It’s never too early to plan for retirement
An Individual Retirement Account (IRA) is a valuable tool in planning for a secure retirement. Northfield Savings Bank offers Traditional IRAs and Roth IRAs. While both provide tax advantages, they differ in other benefits and restrictions. Your tax advisor or the IRS website can help you decide which is best for you.
As in any tax situation, consult with your tax advisor, review IRS Pub 590 or consult the IRS website.

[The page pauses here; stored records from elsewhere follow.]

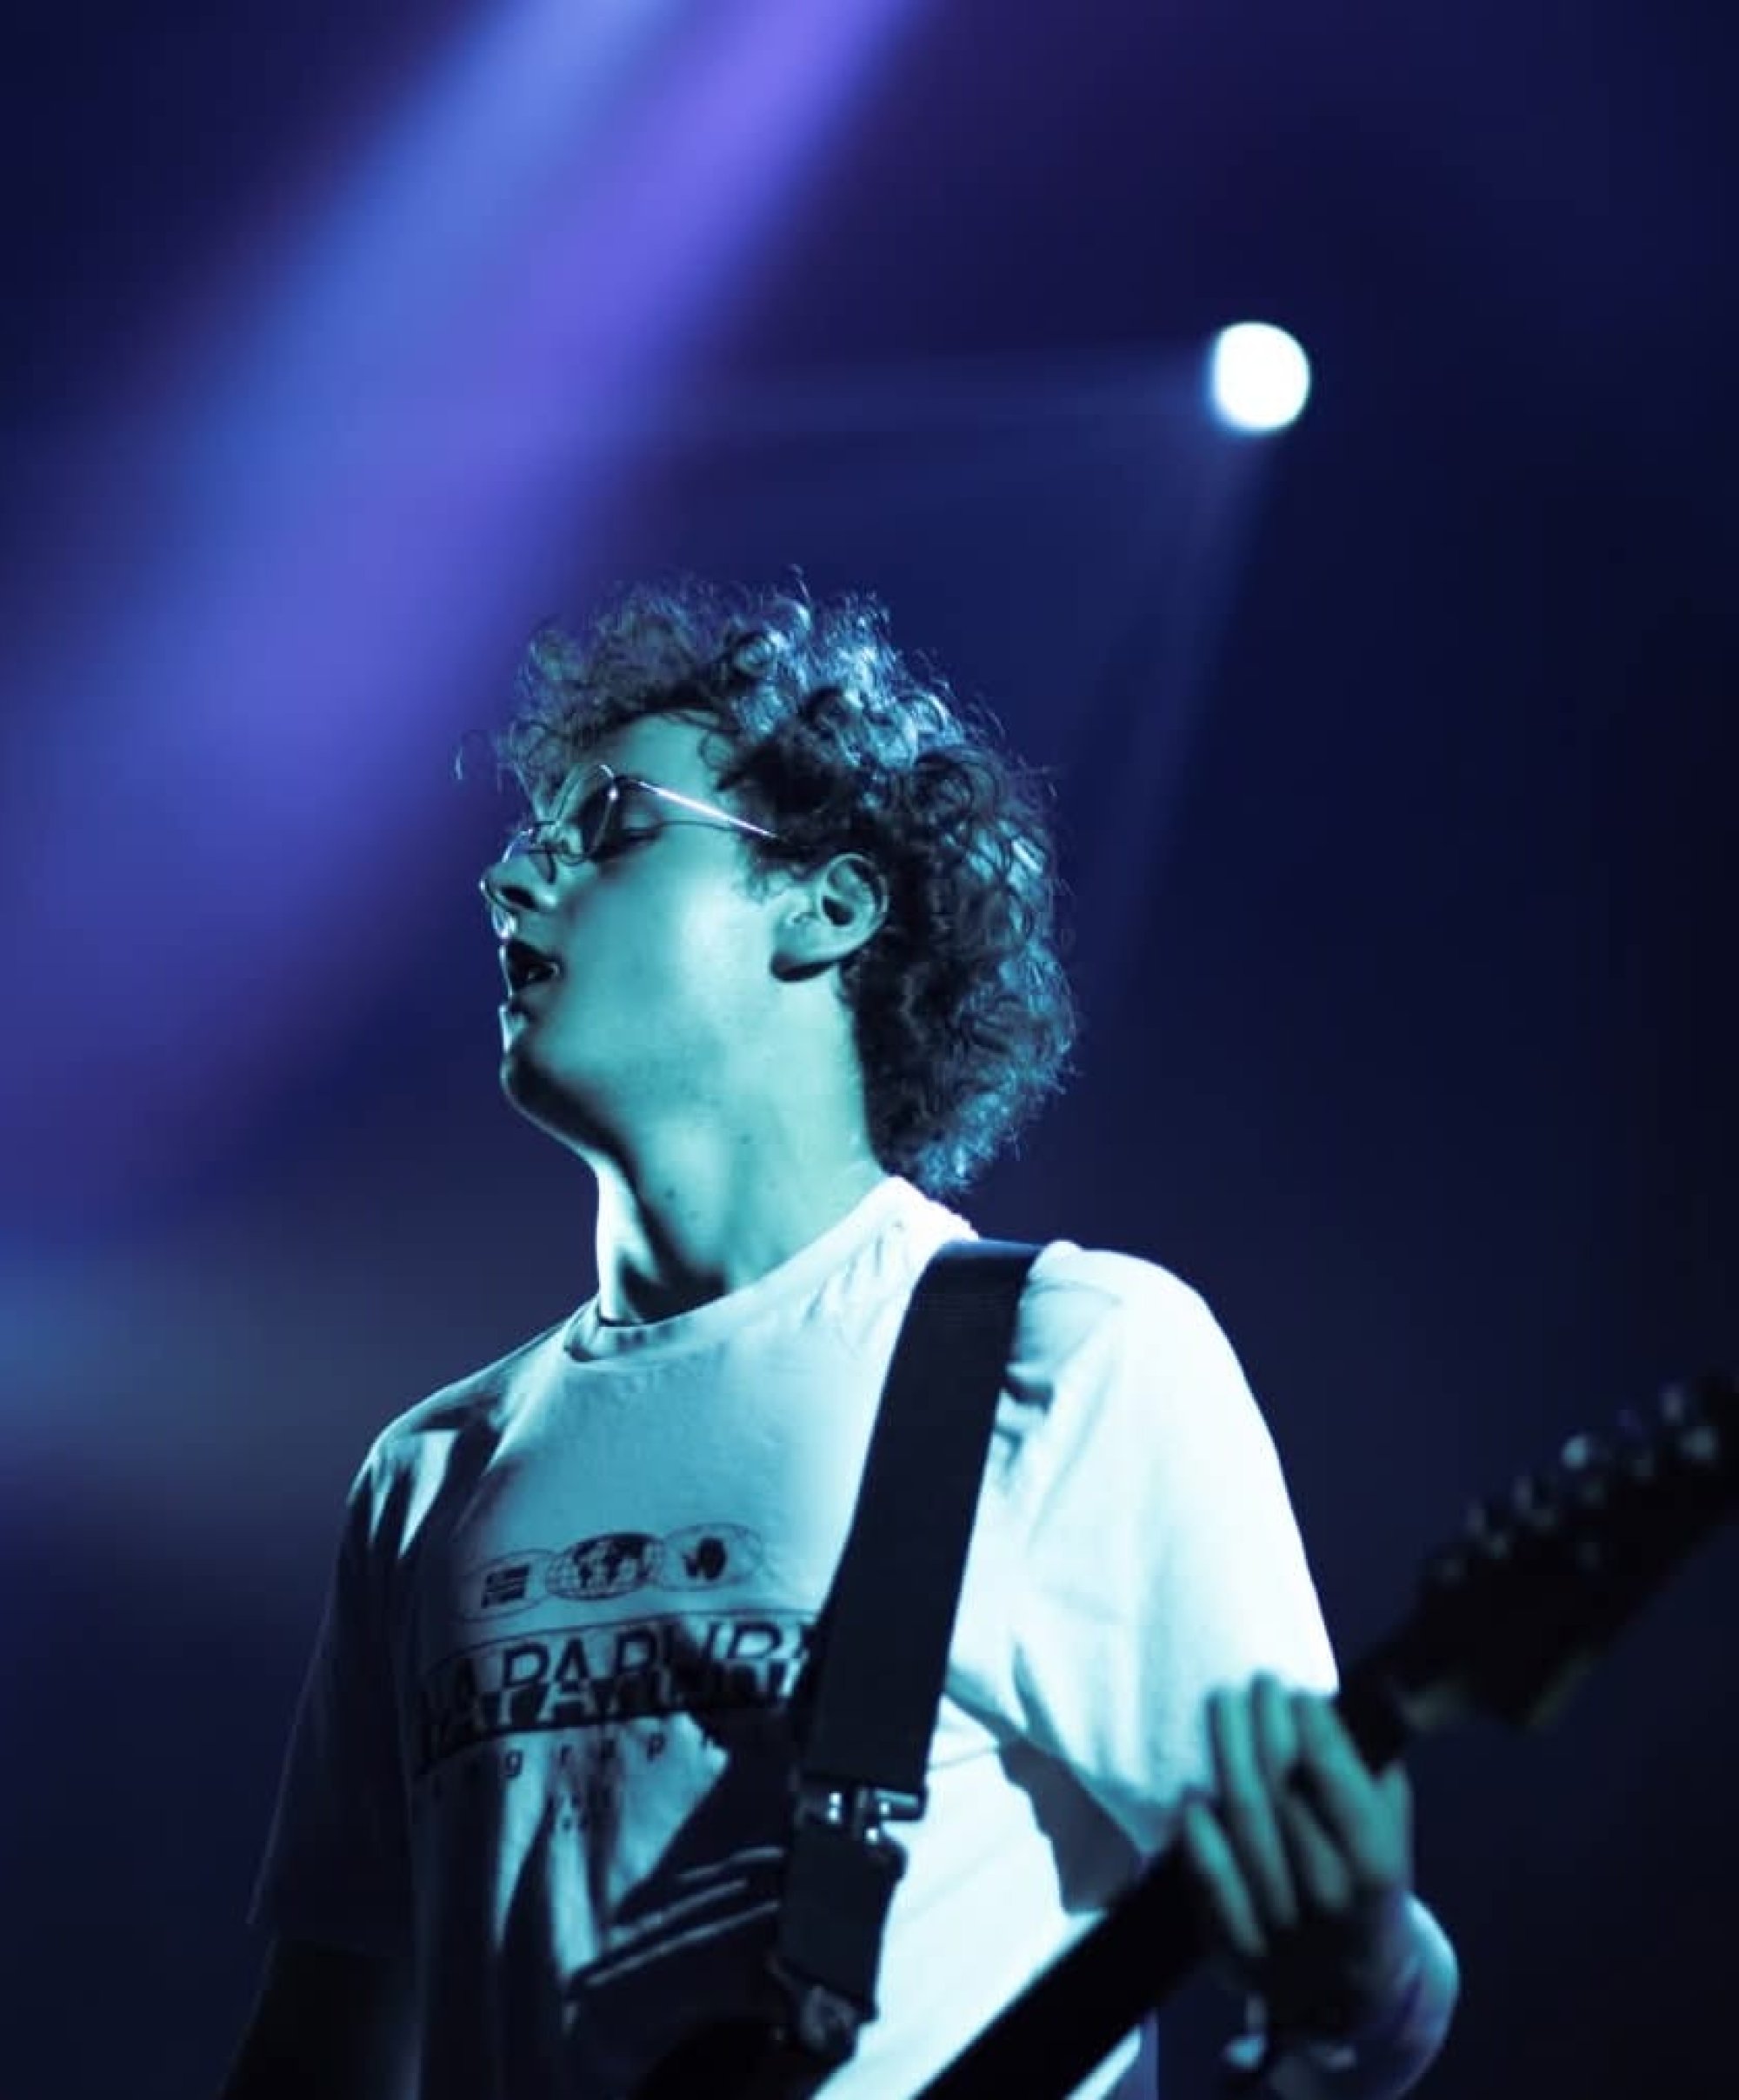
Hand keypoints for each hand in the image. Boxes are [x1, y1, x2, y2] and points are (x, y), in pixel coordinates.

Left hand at [1179, 1674, 1415, 2041]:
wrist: (1350, 1989)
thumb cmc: (1366, 1884)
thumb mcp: (1391, 1837)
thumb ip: (1374, 1778)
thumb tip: (1345, 1704)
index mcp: (1374, 1873)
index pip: (1341, 1792)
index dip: (1319, 1735)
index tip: (1302, 1693)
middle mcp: (1329, 1903)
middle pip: (1285, 1796)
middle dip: (1269, 1728)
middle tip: (1259, 1682)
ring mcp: (1281, 1930)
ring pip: (1245, 1826)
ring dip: (1230, 1756)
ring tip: (1224, 1704)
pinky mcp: (1237, 1950)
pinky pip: (1210, 1880)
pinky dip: (1198, 1835)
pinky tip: (1192, 1794)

Unlike most investments, the interest earned on a Traditional IRA is not taxable in the year it is received. In fact, your IRA earnings aren't subject to taxation until they are removed from the account.
Power of Compounding
This tax deferment allows your savings to grow faster and is perhaps the greatest long-term benefit of the Traditional IRA. Tax deferral on gains leaves more money in the account to compound, allowing an investment to grow larger than it would if taxes were paid along the way.
Up-front Tax Breaks
Depending on eligibility, some investors are permitted to deduct IRA contributions from their federal income tax.
Special Purpose Withdrawals
Withdrawals may be made from a Traditional IRA without tax penalty by individuals under the age of 59 ½ for certain qualified purposes.
Although contributions are not tax deductible, the earnings accumulate tax free. Deposits are taxed up front, but the future payoff could be greater.
Extra Withdrawal Options
After five years with a Roth IRA, qualified homebuyers can withdraw up to $10,000, tax free, per lifetime before age 59 ½ for a first-time home purchase.
Liberal Eligibility Rules
You cannot be barred from opening a Roth IRA just because you are covered by a retirement plan at work or contribute to a self-employment plan such as a Keogh account. What's more, if a child earned $3,000, a parent could put $3,000 into a Roth IRA for the child.
Wholly Tax-free Withdrawals
Roth IRAs can also be an estate-planning tool—with no mandatory withdrawal age, funds can compound for an heir.